In 2014, we had finally paid off $80k in debt and we had more work than we could handle. When I added up the number of billable hours we had and the money coming in from those hours, it was clear that I couldn’t handle all the work. Still, I wasn’t able to make the jump to hire someone. There was no way I wanted to go back to the prison of debt I had just climbed out of. I was just too afraid to hire someone. I went back to my spreadsheet and did some more analysis to try to figure out if this was the right decision.

I’ve experienced many roadblocks like this in my business. Each of them severely limiting our ability to grow. And in each case, I’ve had the tendency to seek more and more information and spend more and more time analyzing that information. I’ve found that this analysis hasn’t lead to the ability to make better decisions.

In fact, if I’m honest about it, my search for more information and analysis is just an excuse to live in fear.
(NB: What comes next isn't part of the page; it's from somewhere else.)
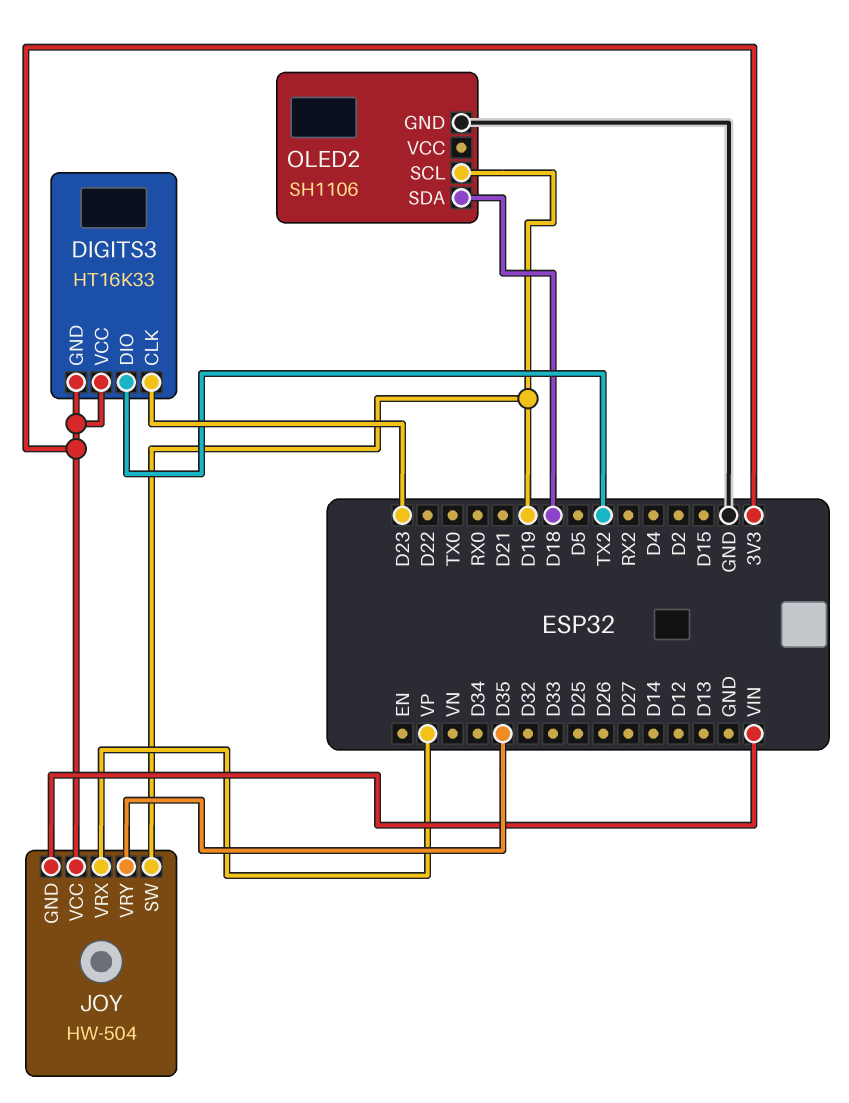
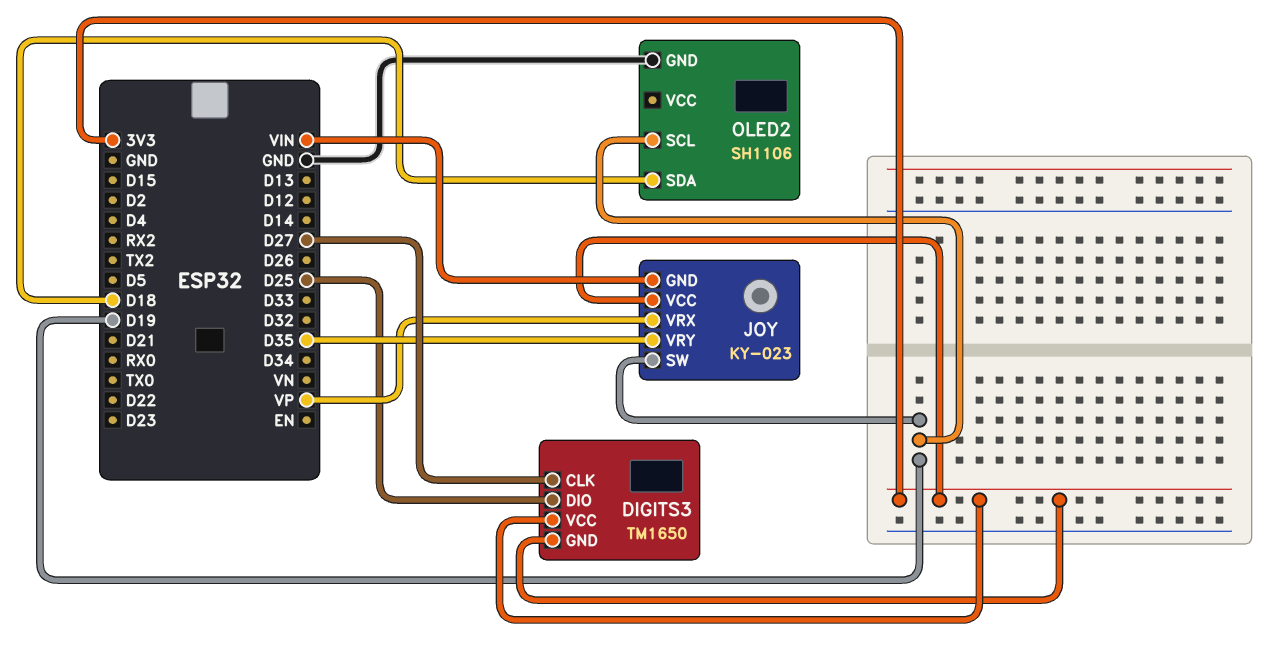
DIGITS3: HT16K33 -> TM1650
DIGITS3 pin CLK: D23 -> D27
DIGITS3 pin DIO: TX2 -> D25
JOY: HW-504 -> KY-023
This fear hinders action and action is the thing that is most needed to create learning. In a perfect world, I wouldn’t have to deal with fear. I would have perfect information, I could just list out all the details between two decisions, evaluate the pros and cons of each and then the decision would just present itself.

In reality, this has never worked for me. The reason is that I never actually have perfect information because I can’t tell the future. The future is unknown. I could make a decision and it could work out, or it could not. I really have no way of knowing.

In my experience, the answer to making a decision under these circumstances is changing my definition of “knowing”. The type of knowledge I’m more concerned about is less to do with knowing the future and more to do with knowing the way things work. Knowing the way things work naturally allows us to make better decisions because of our ability to see patterns and create models from the past and then apply them to current circumstances.

Taking action is what turns information into knowledge. It creates a culture of experimentation where we can quickly say, “Let’s try this idea out and see how it works.”

Back to 2014, it took me a full year to overcome my fear to hire someone to help out with our workload. My spreadsheet didn’t help make the decision. I finally just got so busy, I couldn’t function. Hiring someone and learning to manage people was the essential skillset I needed to grow my company. In hindsight, I should have made the decision to act immediately. As Steve would say, “You gotta act. You gotta be willing to fail”.